The carnival season is drawing to a close. But despite the carnival and confetti, the regulator did not remain idle, so that there is once again exciting news on the subject of alternative investments, which we present to you in this issue.
For example, BaFin has, among other things, put out for consultation an interpretative letter intended to distinguish the tasks of capital management companies from those of the AIF investment companies they manage externally.
In addition, BaFin has informed the relevant associations about its administrative practice regarding information obligations pursuant to § 307 para. 5 KAGB informed.
We wish you an insightful reading and remain
With best regards
Dr. Ulrich Keunecke
On February 3, 2017, BaFin issued for consultation an interpretative letter on the distinction between the tasks of a capital management company and the tasks of the AIF investment companies it manages externally.
Accordingly, by entering into a third-party management agreement, the AIF investment company transfers all collective asset management activities to the KVG and grants it a full power of attorney under civil law, so that the KVG is exclusively responsible and liable for the collective asset management of the AIF investment company. According to § 1 para. 19 No. 24 KAGB, the term collective asset management includes, in addition to portfolio management and risk management, administrative activities, distribution and activities related to the assets of the AIF. The AIF investment company, on the other hand, is to retain tasks such as participation in general meetings and shareholders’ meetings and the passing of resolutions at these meetings.
The interpretative letter also addresses the cases in which the KVG acts on its own behalf and when it enters into contracts with third parties on behalf of the AIF investment company. Portfolio management and risk management are core tasks of collective asset management in which the KVG acts in its own name according to the interpretative letter. Only the specific execution actions within the scope of portfolio management are carried out by the KVG on behalf of the AIF investment company. Even when the KVG performs the other tasks (administration, sales, etc.), it acts in its own name.
BaFin also clarifies that a reassignment of the KVG tasks to the AIF investment company is neither compatible with legal principles nor with investor interests.
Not least from a tax perspective, the current draft could be improved in some places. After extension of the deadline, the consultation period ends on March 3, 2017.
All documents relating to this consultation can be viewed here.
On February 6, 2017, BaFin informed the relevant associations about its administrative practice regarding information requirements pursuant to the German Banking Act. § 307 para. 5 KAGB informed. The background to the BaFin announcement is the provision introduced by the 1st FiMaNoG under section 307 para. 5 KAGB, according to which a KID must be made available to semi-professional investors before they acquire units in AIFs.
After the effective date of the PRIIPs Regulation was postponed by one year, BaFin has now clarified that it will exercise the discretion granted to it in the event of a breach of section 307 para. 5 KAGB to the effect that it will not issue an enforcement order in this regard. This administrative practice will end with the entry into force of the PRIIPs Regulation.
However, the flexible handling on the part of BaFin does not affect civil law consequences and possible liabilities. Against this background, it may nevertheless be necessary to fulfill the legally required information duties.

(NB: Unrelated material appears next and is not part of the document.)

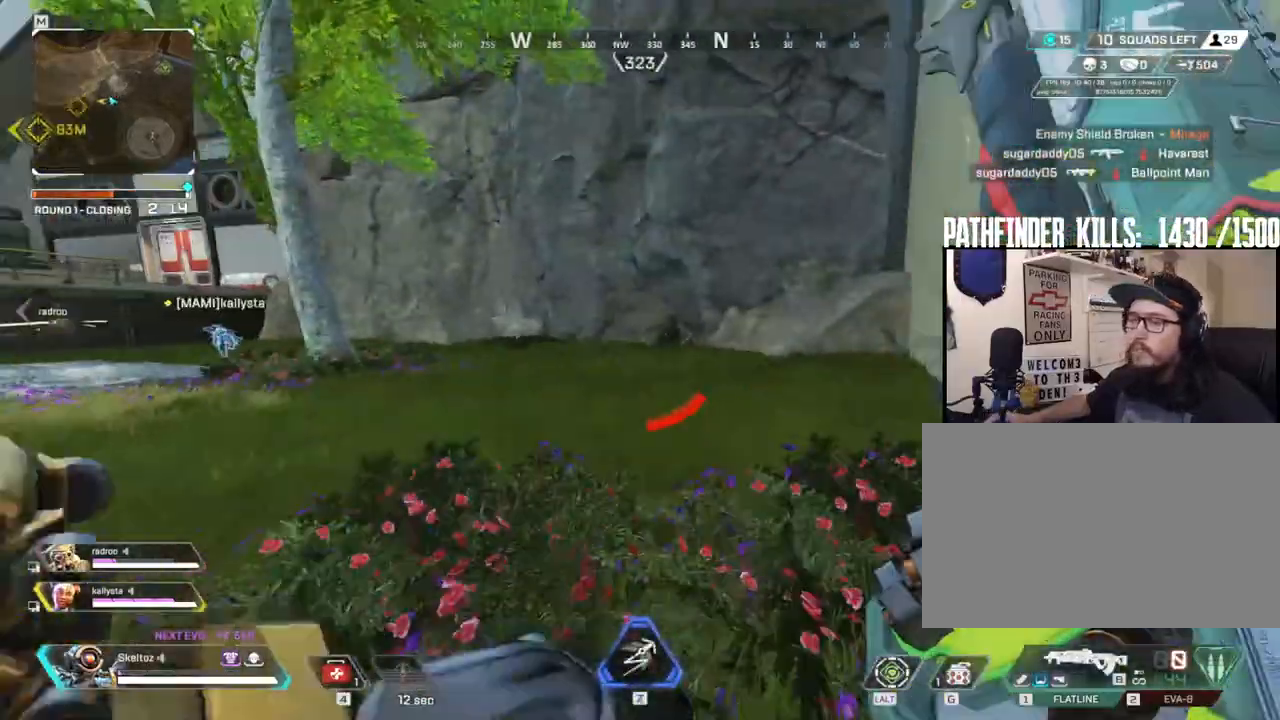
{"keys": ["shift", "w"], "mouse": [], "events": [[83, "b", "down"], [117, "mouse_mb5", "down"], [167, "v", "down"], [217, "space", "down"], [267, "v", "up"], [283, "mouse_mb5", "up"], [300, "space", "up"], [317, "b", "up"]]}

The related information of the BAI can be viewed here.
On January 25, 2017, BaFin published Circular 2/2017 (VA) on the regulatory minimum requirements for the business organization of insurance companies (MaGo), which was open for consultation last fall. The circular summarizes various minimum requirements formulated by BaFin in interpretation of the reformed ISA and the Delegated Regulation on the Solvency II Directive. It replaces the circular on the minimum regulatory requirements for the risk management of insurance companies (MaRisk VA), which was repealed at the end of 2015. The aim of MaGo is to bring together overarching aspects relating to business organization without repeating the requirements of the ISA, the Delegated Regulation and the EIOPA guidelines on business organization (governance system). In particular, key concepts such as “proportionality” and “administrative, management or supervisory body” are explained and initial experiences from supervisory practice under the new Solvency II supervisory regime are taken into account. The Circular entered into force on February 1, 2017, which also repealed several interpretative decisions (including on governance requirements, risk management and outsourcing).
On February 2, 2017, ESMA published its updated Q&As on MiFID II implementation. New questions will be answered on the following topics:
The updated Q&As can be viewed here.
On February 8, 2017, the three European financial supervisory authorities (EBA, ESMA and EIOPA) published their “Joint Consultation Paper on PRIIPs with environmental or social objectives.” According to Art. 8 para. 4 PRIIPs Regulation, legal acts are to be adopted setting out the details of the procedures for determining whether a PRIIP seeks to achieve specific environmental or social objectives. The consultation ends on March 23, 2017.
All information on the consultation can be found here can be viewed here.